10. Data Processing Agreement (DPA)
If you are a business customer who requires a Data Processing Agreement (DPA) for GDPR compliance — for example, because your users' data passes through ScribeMaster — please contact us at choule@gmail.com and we will work with you to put appropriate contractual arrangements in place.
11. Children's Privacy
ScribeMaster is not directed at children under 13. We do not knowingly collect personal data from anyone under 13. If you believe a child under 13 has provided us with personal data, please contact us and we will delete it promptly.
12. Changes to This Policy
We may update this Privacy Policy from time to time.
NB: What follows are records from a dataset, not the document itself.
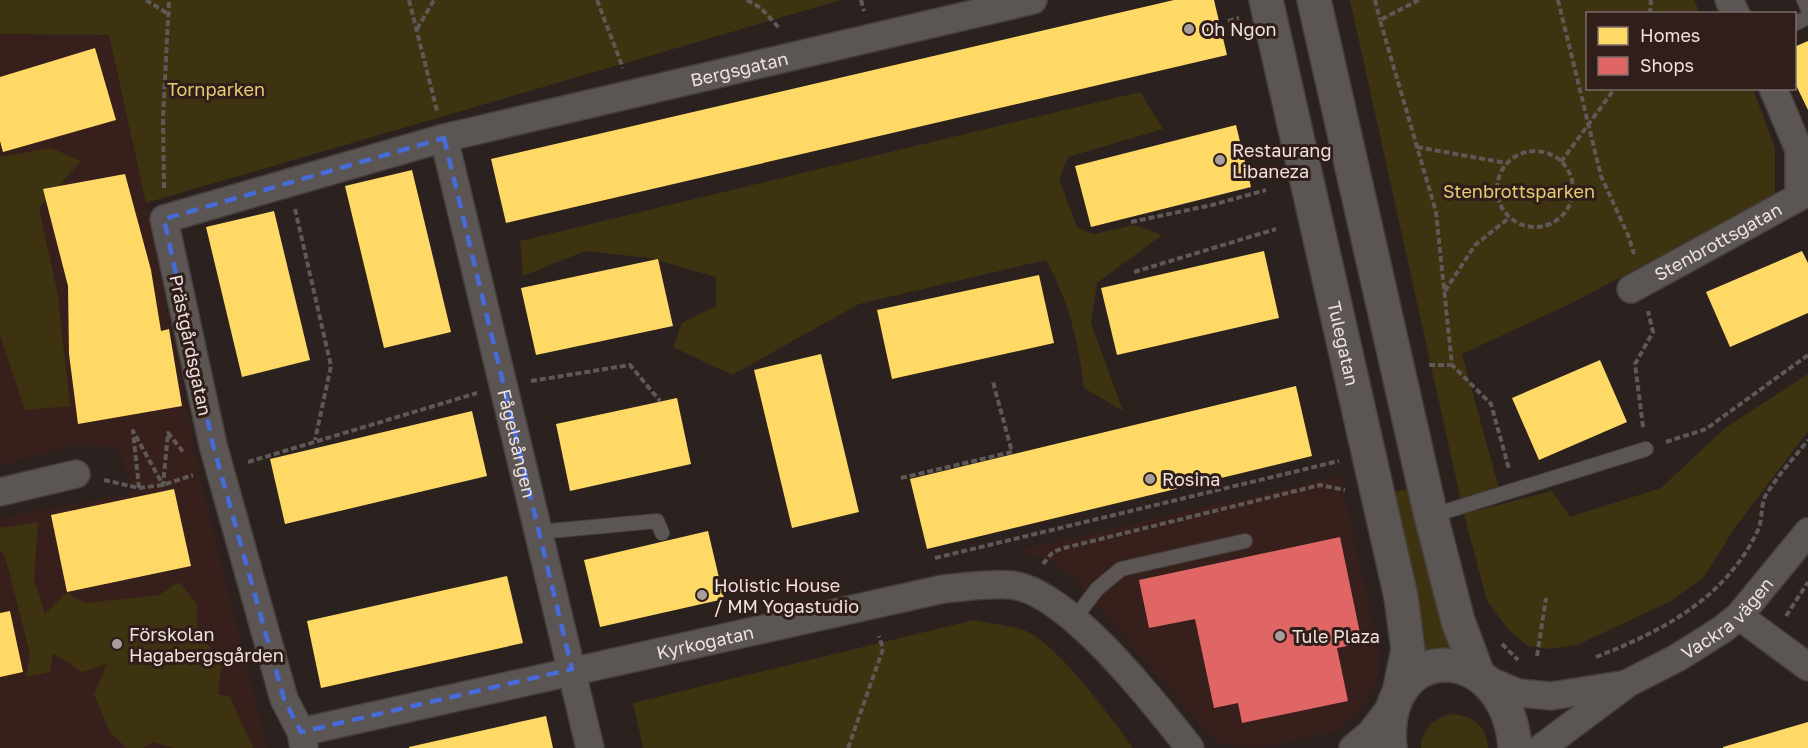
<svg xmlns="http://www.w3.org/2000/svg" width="1808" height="748" font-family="'Golos Text',sans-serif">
	<rect width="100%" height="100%" fill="#2b221f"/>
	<path fill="#37201c" d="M 0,34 L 109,35 L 146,203 L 201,481 L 267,748 L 0,748 L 0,518 L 132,493 L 119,447 L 71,446 L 0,466 Z
		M 1340,476 L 1379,653 L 1379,670 L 1373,688 L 1360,711 L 1336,731 L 1259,748 L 1225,745 L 1207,733 L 1072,576 L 1054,562 L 1016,551 Z"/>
	<path fill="#3d3310" d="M 0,0 L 841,0 L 146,203 L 109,35 L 0,34 Z
		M 1350,0 L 1694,0 L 1700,13 L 1588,14 L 1588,88 L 1753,89 L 1775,148 L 1775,194 L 1576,301 L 1462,354 L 1499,489 L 1461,501 Z
		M 1140,92 L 1163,129 L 1068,157 L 1059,179 L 1077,227 L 1093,234 L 1134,225 L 1162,235 L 1097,283 L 1091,323 L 1123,411 L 1084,388 C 1079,342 1068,300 1046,260 L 859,304 L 732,375 L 673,347 L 682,323 L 716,306 L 716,277 L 649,258 L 585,251 L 523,276 L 520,241 Z
		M 51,148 L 81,161 L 39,208 L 58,296 L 70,406 L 25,410 L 0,335 L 0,157 Z
		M 1808,374 L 1808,431 L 1734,529 L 1704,577 L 1671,601 L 1577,645 L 1551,649 L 1527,646 L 1507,628 L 1487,601 L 1464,514 L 1552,491 L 1570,517 L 1661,488 L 1725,428 Z
		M 1408,489 L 1454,656 L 1421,664 L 1384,494 Z
		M 38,522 L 34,580 L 45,614 L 67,592 L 84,603 L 159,595 L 179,582 L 197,604 L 197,633 L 222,661 L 218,694 L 230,697 L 253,748 L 174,748 L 153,742 L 143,748 L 127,748 L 110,733 L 94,694 L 107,664 L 82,672 L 53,653 L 50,672 L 26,677 L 30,654 L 5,556 L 0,551 L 0,528 Z
		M 974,620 C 990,624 1013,625 1028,632 C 1061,649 1111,717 1133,748 L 643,748 L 633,703 Z
		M 1449,714 C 1470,714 1488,725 1488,748 L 1421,748 C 1421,730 1433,720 1449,714 Z"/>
	<path fill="#ffd966" d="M 1174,0 L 1214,0 L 1227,55 L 506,223 L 491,159 Z
		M 1808,41 L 1808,110 L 1794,81 L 1794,47 Z
		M 95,48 L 116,120 L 3,152 L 0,141 L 0,77 Z
		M 1236,125 L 1251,187 L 1091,227 L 1075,166 Z
		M 412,170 L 451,332 L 384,348 L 345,186 Z
		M 125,174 L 151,270 L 161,331 L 169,329 L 182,406 L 78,424 L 69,354 L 68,286 L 43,189 Z
		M 274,211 L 310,360 L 242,377 L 206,227 Z
		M 1264,251 L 1279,318 L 1117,355 L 1101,288 Z
		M 1802,251 L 1808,263 L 1808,313 L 1730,347 L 1706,292 Z
		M 658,259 L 673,326 L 536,355 L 521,288 Z
		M 1039,275 L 1054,343 L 892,379 L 877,310 Z
		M 821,354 L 859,512 L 792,528 L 754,370 Z
		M 1600,360 L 1627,422 L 1539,460 L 1512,398 Z
		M 1296,386 L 1312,456 L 927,549 L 910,479 Z
		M 677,398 L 691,464 L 570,491 L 556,424 Z
		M 472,411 L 487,476 L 285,524 L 270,459 Z
		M 174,489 L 191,566 L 67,592 L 51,515 Z
		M 708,531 L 724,599 L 600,627 L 584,560 Z
		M 507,576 L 523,643 L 321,688 L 307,621 Z
		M 10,611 L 23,672 L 0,677 L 0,613 Z
		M 546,716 L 553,748 L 409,748 L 409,747 Z
		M 1808,722 L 1808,748 L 1723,748 L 1723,747 Z"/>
	<path fill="#e06666" d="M 1340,537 L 1362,643 L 1337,648 L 1348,701 L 1242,723 L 1238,703 L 1214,708 L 1195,619 L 1149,628 L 1139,580 Z"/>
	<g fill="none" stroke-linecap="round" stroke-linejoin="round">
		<g stroke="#463e3b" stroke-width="16">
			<path id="service" d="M 1804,0 L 1808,9
				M 1794,24 L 1808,17
				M 1431,516 L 1646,449
				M 539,532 L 657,521 L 662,533
				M 1075,618 L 1097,589 L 1121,569 L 1245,541"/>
		</g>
		<g stroke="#463e3b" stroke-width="30">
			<g id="minor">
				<path d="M 1729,0 L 1736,14"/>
				<path id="s1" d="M 444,138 L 590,748"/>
				<path id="s2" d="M 1631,289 L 1799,197 L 1799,150 L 1773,88"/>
				<path d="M 0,492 L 76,474"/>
				<path d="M 1739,616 L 1808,667"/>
				<path d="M 1485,679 L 1518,693 L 1551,696 L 1621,685"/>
				<path id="s3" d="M 301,732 L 943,589 C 966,587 989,583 1012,585 C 1069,592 1155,704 1190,748"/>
				<path id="s4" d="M 304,748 L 301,732 L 284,699 L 213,445 L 164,219 L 444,138 L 1033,0"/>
				<path d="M 1353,748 L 1371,733 L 1391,707"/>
				<path id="s5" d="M 1541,748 L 1628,683 L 1677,658 L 1723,629 L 1739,616 L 1808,532"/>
			</g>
		</g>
		<g stroke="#463e3b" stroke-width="36">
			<g id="tertiary">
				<path id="s6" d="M 1266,0 L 1401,597 L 1408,650 L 1400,688"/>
				<path d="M 1314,0 L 1431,516 L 1458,621 L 1477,672"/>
				<path d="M 1390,748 C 1379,637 1507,638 1515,748"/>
			</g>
		</g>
		<path stroke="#5e5957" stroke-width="4" stroke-dasharray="6 3" stroke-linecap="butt" d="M 146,0 L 170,15
			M 409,0 L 437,111
			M 597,0 L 623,68
			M 747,0 L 761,8 L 780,29
			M 861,0 L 864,11
			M 1375,0 L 1380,20
			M 1419,0 L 1380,20 L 1436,212 L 1452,365 L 1491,404 L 1509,469
			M 1558,0 L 1601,176 L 1628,235 L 1634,254
			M 1650,14 L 1651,0
			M 1228,21 L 1239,18
			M 417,29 L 434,0
			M 1417,147 L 1506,163
			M1497 189a38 38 0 1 1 76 0a38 38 0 1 1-76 0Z
			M 1561,162 L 1615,88
			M 164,188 L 163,118 L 169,0
			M 295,209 L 331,366 L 315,440
			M 1131,222 L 1212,205 L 1266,190
			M 1134,272 L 1276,229
			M 1445,291 L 1475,245 L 1509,218
			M 1429,365 L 1452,365
			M 531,381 L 630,365 L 660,401
			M 1643,427 L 1635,364 L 1653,332 L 1648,311
			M 1666,442 L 1706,429 L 1808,355
			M 248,462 L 477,393
			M 901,478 L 1012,452 L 993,382
			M 104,480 L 139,488 L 133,431 L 163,485 L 168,433 L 184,453
			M 139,488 L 163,485 L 193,475
			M 935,558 L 1339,461
			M 1043,564 L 1053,552 L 1064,548 L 1320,485 L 1345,490
			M 1786,616 L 1808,582
			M 1502,644 L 1518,660
			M 1537,656 L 1546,598
			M 1596,657 C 1663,631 1726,598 1758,530 C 1763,520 1760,505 1766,495 C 1777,476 1794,458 1808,440
			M 848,748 L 883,649 L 879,636"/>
		<use href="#service" stroke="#5b5654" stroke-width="14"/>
		<use href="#minor" stroke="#5b5654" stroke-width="27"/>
		<use href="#tertiary" stroke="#5b5654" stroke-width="33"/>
	</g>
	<path fill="none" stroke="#476bd9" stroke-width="4.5" stroke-dasharray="12 8" stroke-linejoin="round" d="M 444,138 L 572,669 L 301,732 L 284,699 L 213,445 L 164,219 Z"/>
	<g fill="#aa9e9c" stroke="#301e1a" stroke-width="2">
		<circle cx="1189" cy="29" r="6"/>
		<circle cx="1220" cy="160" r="6"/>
		<circle cx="1150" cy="479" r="6"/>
		<circle cx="702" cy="595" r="6"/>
		<circle cx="1280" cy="636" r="6"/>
		<circle cx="117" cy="644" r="6"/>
	</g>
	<g text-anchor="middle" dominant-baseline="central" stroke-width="6" stroke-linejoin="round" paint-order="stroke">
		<g font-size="18" fill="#efe1df" stroke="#301e1a" text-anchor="start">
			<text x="1201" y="29">Oh Ngon</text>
			<text x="1232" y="150">Restaurang<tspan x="1232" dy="21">Libaneza</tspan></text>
			<text x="1162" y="479">Rosina</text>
			<text x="714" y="585">Holistic House<tspan x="714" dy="21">/ MM Yogastudio</tspan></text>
			<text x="129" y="634">Förskolan<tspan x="129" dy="21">Hagabergsgården</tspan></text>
			<text x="1292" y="636">Tule Plaza</text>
		</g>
		<g font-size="18" fill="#efe1df" stroke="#301e1a">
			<text stroke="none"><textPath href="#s4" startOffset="1143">Bergsgatan</textPath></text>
			<text stroke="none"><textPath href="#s2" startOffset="99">Stenbrottsgatan</textPath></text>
			<text stroke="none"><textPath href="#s6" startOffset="352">Tulegatan</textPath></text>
			<text transform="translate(191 345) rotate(78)">Prästgårdsgatan</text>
			<text stroke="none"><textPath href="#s1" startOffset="314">Fågelsången</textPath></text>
			<text stroke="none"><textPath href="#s5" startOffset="228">Vackra vägen</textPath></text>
			<text stroke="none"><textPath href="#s3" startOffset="414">Kyrkogatan</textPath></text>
		</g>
		<g font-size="18" fill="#e5cc71" stroke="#301e1a">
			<text x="216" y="89">Tornparken</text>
			<text x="1519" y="191">Stenbrottsparken</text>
		</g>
	</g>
	<rect x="1586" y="12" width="210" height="78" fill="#301e1a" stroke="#7c6c69" stroke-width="1.5"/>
	<rect x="1598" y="27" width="30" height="18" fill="#ffd966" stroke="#7c6c69" stroke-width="1.5"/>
	<text x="1640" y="42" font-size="18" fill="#efe1df">Homes</text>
	<rect x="1598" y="57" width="30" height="18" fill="#e06666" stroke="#7c6c69" stroke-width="1.5"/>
	<text x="1640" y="72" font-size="18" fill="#efe1df">Shops</text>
</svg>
When we do, we will revise the "Last updated" date at the top of this page. For material changes, we will notify you by email or by displaying a prominent notice in the app at least 14 days before the change takes effect. Continued use of the Service after the effective date constitutes acceptance of the updated policy.
13. Contact
For any privacy questions, data subject requests, or concerns, contact us at choule@gmail.com. We aim to respond within 30 days. If you are not satisfied with our response, you may lodge a complaint with your national data protection authority.
ScribeMaster is operated by an independent developer. This document does not constitute legal advice. If you have specific legal concerns, consult a qualified attorney or data protection specialist.